The term “adjustment” refers to the specific manipulation chiropractors apply to vertebrae that have abnormal movement patterns or fail to function normally. The objective of the chiropractic treatment is to reduce the subluxation, which results in an increased range of motion, reduced nerve irritability and improved function.
The adjustment made by the chiropractor consists of a high velocity, short lever arm thrust applied to a vertebra, which is often accompanied by an audible release of gas (joint cavitation). The audible sound is caused by the release of oxygen, nitrogen, and carbon dioxide, which releases joint pressure (cavitation). The sensation is usually relieving, though minor discomfort has been reported (that usually lasts for only a short time duration) if the surrounding muscles are in spasm or the patient tenses up during the chiropractic procedure.
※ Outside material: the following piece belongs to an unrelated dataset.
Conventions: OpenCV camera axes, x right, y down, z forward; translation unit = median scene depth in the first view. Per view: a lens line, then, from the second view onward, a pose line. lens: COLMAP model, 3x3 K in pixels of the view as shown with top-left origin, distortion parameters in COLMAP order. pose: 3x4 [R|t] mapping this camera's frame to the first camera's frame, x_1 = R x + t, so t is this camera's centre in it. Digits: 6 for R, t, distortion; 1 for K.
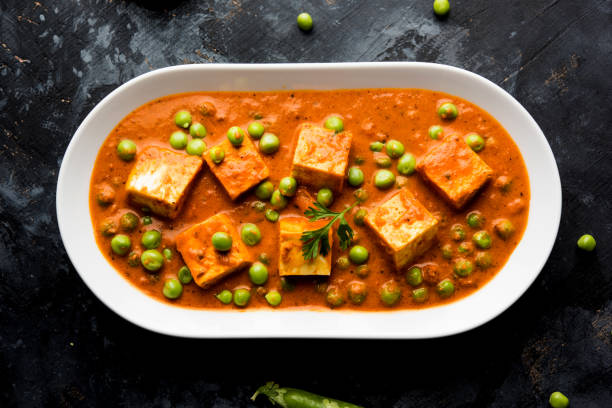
lens RADIAL K [[1097.4, 0, 306.0], [0, 1097.4, 204.0], [0, 0, 1]] dist [-0.034686, 0.358086]
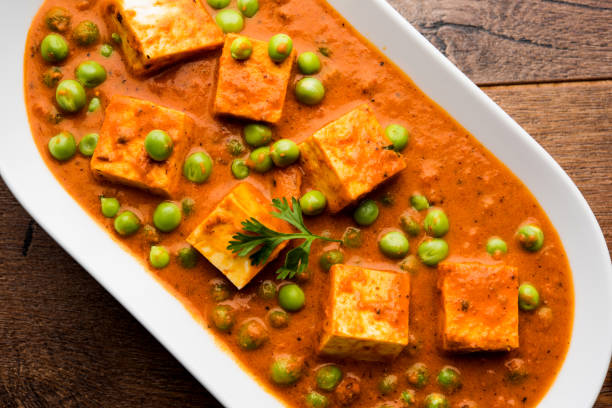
lens RADIAL K [[1097.4, 0, 306.0], [0, 1097.4, 204.0], [0, 0, 1]] dist [-0.034686, 0.358086]
pose [[0.720506, 0.692941, -0.026539, 0.032202], [-0.692949, 0.720912, 0.010376, -0.009669], [0.026322, 0.010915, 0.999594, 0.315013]]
There are times when joint cavitation or cracking does not occur and this is often due to either significant muscle splinting or the patient may not be adequately relaxed during the chiropractic procedure. At times like this, it is sometimes best for the chiropractor to apply ice, have the patient rest, or do electrical stimulation and massage prior to attempting spinal manipulation.
Some patients are somewhat uneasy, nervous or fearful of the “cracking” sound of the diversified technique and prefer to be adjusted with the Activator Instrument (pictured). This type of adjustment works very well for the elderly, small children and sensitive patients.